Als Mikroben werden mikroskopisch kleine Lebewesen, also Lebewesen, die mit dem bloßen Auge nicht mehr erkennbar sind, wie z.B. Algen und Bakterien, bezeichnet. Durch ihren Stoffwechsel halten sie Nährstoffe zurück und durch Photosynthese produzieren Algen darüber hinaus Sauerstoff, welcher maßgeblich die Lebensbedingungen und damit die Artengemeinschaften von Pflanzen und Tieren im Fluss bestimmt.

Da die Mulde zu groß und die Algen und Bakterien zu klein sind, wurde der Fluss sprichwörtlich miniaturisiert und in kleine Rinnen gepackt.
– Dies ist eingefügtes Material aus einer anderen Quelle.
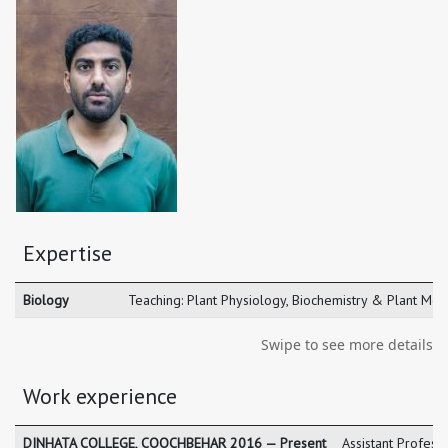
Expertise
Biology
Teaching: Plant Physiology, Biochemistry & Plant Mol
Swipe to see more details
Work experience
DINHATA COLLEGE, COOCHBEHAR 2016 — Present
Assistant Profes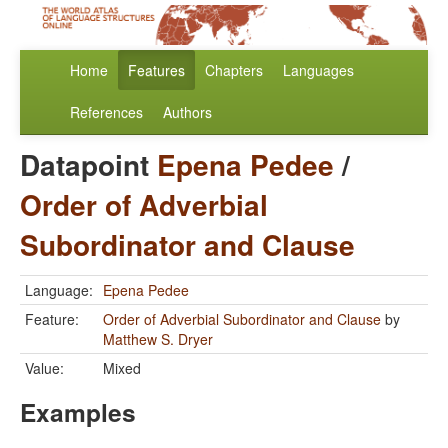
Home
Features
Chapters
Languages
References
Authors
Datapoint
Epena Pedee
/
Order of Adverbial
Subordinator and Clause
Language:
Epena Pedee
Feature:
Order of Adverbial Subordinator and Clause
by
Matthew S. Dryer
Value:
Mixed
Examples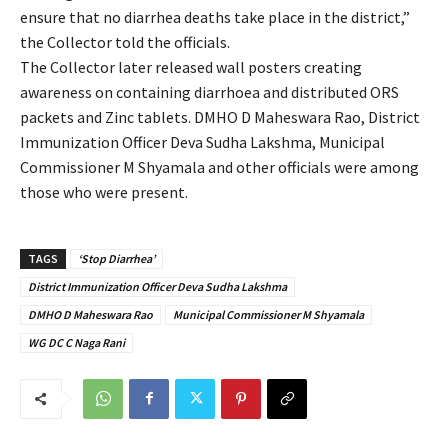
ensure that no diarrhea deaths take place in the district,”
the Collector told the officials.
The Collector later released wall posters creating
awareness on containing diarrhoea and distributed ORS
packets and Zinc tablets. DMHO D Maheswara Rao, District
Immunization Officer Deva Sudha Lakshma, Municipal
Commissioner M Shyamala and other officials were among
those who were present.
TAGS
‘Stop Diarrhea’
District Immunization Officer Deva Sudha Lakshma
DMHO D Maheswara Rao
Municipal Commissioner M Shyamala
WG DC C Naga Rani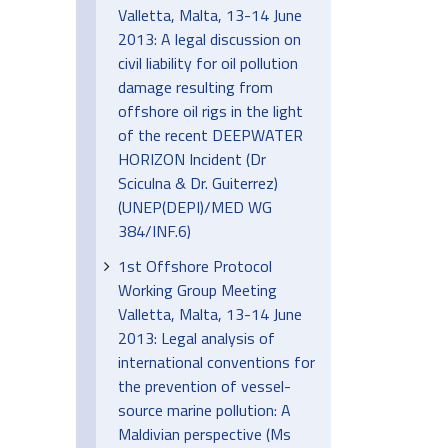
Valletta, Malta, 13-14 June
2013: A legal discussion on
civil liability for oil pollution
damage resulting from
offshore oil rigs in the light
of the recent DEEPWATER
HORIZON Incident (Dr
Sciculna & Dr. Guiterrez)
(UNEP(DEPI)/MED WG
384/INF.6)
1st Offshore Protocol
Working Group Meeting
Valletta, Malta, 13-14 June
2013: Legal analysis of
international conventions for
the prevention of vessel-
source marine pollution: A
Maldivian perspective (Ms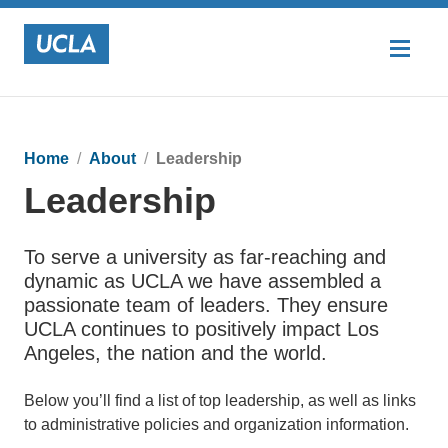
Home
About
Leadership
Leadership
To serve a university as far-reaching and
dynamic as UCLA we have assembled a
passionate team of leaders. They ensure
UCLA continues to positively impact Los
Angeles, the nation and the world.
Below you’ll find a list of top leadership, as well as links
to administrative policies and organization information.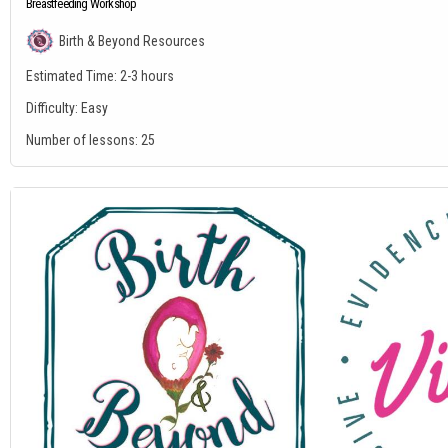
Breastfeeding Workshop
Birth & Beyond Resources
Estimated Time:
2-3 hours
Difficulty:
Easy
Number of lessons:
25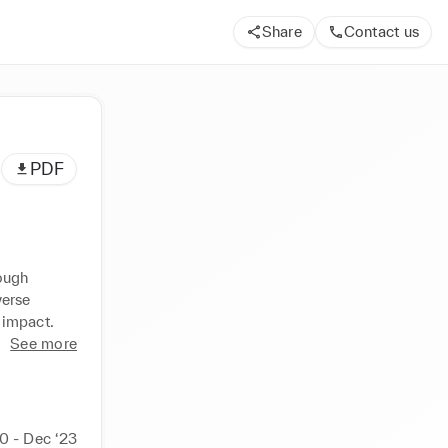
Share
Contact us
PDF
ough 
erse 
 impact.
See more
0 - Dec ‘23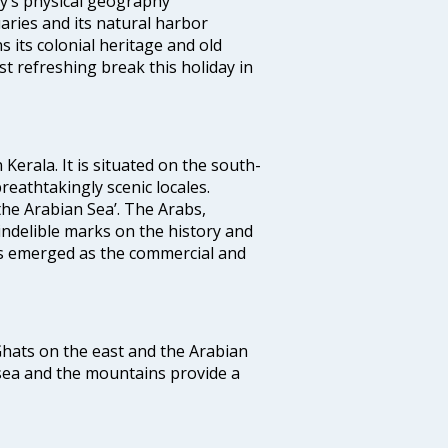
ity’s physical geography
aries and its natural harbor
ns its colonial heritage and old
t refreshing break this holiday in
 Kerala. It is situated on the south-
reathtakingly scenic locales.
the Arabian Sea’. The Arabs,
indelible marks on the history and
as emerged as the commercial and
 Ghats on the east and the Arabian
 sea and the mountains provide a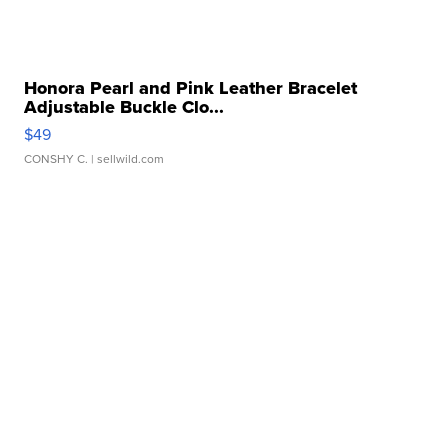
Honora Pearl and Pink Leather Bracelet
Adjustable Buckle Clo...
$49
CONSHY C.
| sellwild.com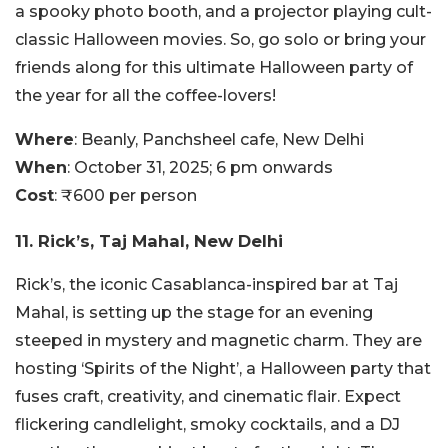
a spooky photo booth, and a projector playing cult-
classic Halloween movies. So, go solo or bring your
friends along for this ultimate Halloween party of
the year for all the coffee-lovers!
Where
: Beanly, Panchsheel cafe, New Delhi
When
: October 31, 2025; 6 pm onwards
Cost
: ₹600 per person
11. Rick’s, Taj Mahal, New Delhi
Rick’s, the iconic Casablanca-inspired bar at Taj
Mahal, is setting up the stage for an evening
steeped in mystery and magnetic charm. They are
hosting ‘Spirits of the Night’, a Halloween party that
fuses craft, creativity, and cinematic flair. Expect
flickering candlelight, smoky cocktails, and a DJ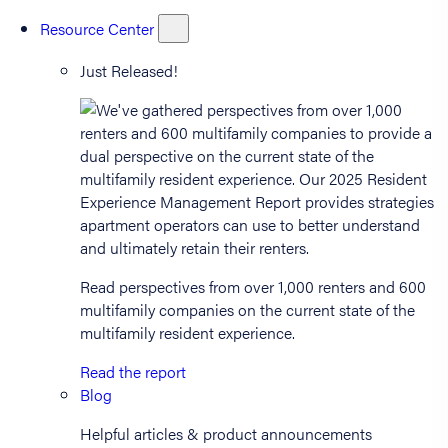
Resource Center
Just Released!
Read perspectives from over 1,000 renters and 600
multifamily companies on the current state of the
multifamily resident experience.
Read the report
Blog
Helpful articles & product announcements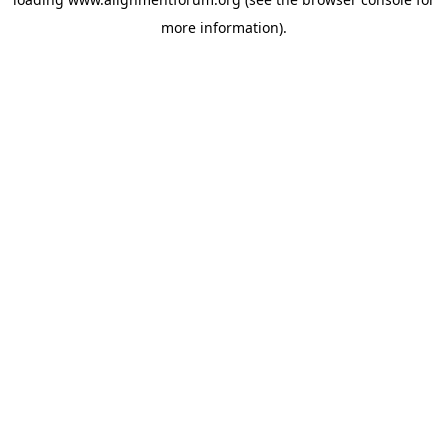
more information).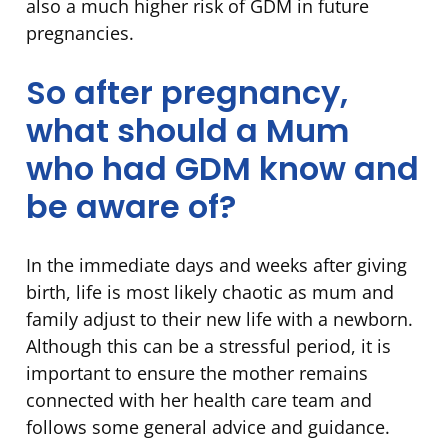
also a much higher risk of GDM in future
pregnancies.
So after pregnancy,
what should a Mum
who had GDM know and
be aware of?
In the immediate days and weeks after giving
birth, life is most likely chaotic as mum and
family adjust to their new life with a newborn.
Although this can be a stressful period, it is
important to ensure the mother remains
connected with her health care team and
follows some general advice and guidance.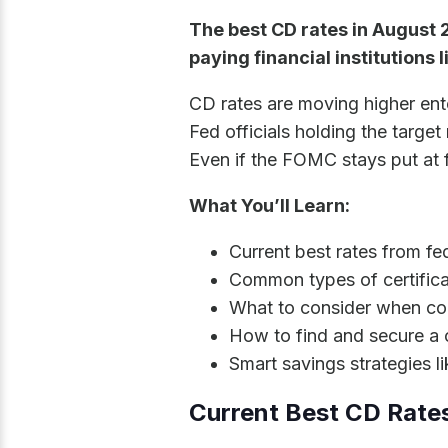
The best CD rates in August 
paying financial institutions 
CD rates are moving higher ent
Fed officials holding the targe
Even if the FOMC stays put at f
What You’ll Learn:
Current best rates from fe
Common types of certifica
What to consider when co
How to find and secure a
Smart savings strategies l
Current Best CD Rate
In diesen Rinnen wurden die Sauerstoffproduktion und der Nährstoffrückhalt durch die Mikroben ermittelt.

Dabei wurde festgestellt, dass am Prallhang die Sauerstoffproduktion häufig den Sauerstoffverbrauch übersteigt, wohingegen am Gleithang sauerstoffzehrende Prozesse überwiegen. Dies weist auf einen höheren Anteil sauerstoffproduzierender Algen im Bereich der Prallhänge hin. Auch im Jahresverlauf lassen sich Unterschiede hinsichtlich der Sauerstoffproduktion feststellen. Der maximale Sauerstoffverbrauch lag dabei im Sommer, der minimale im Winter.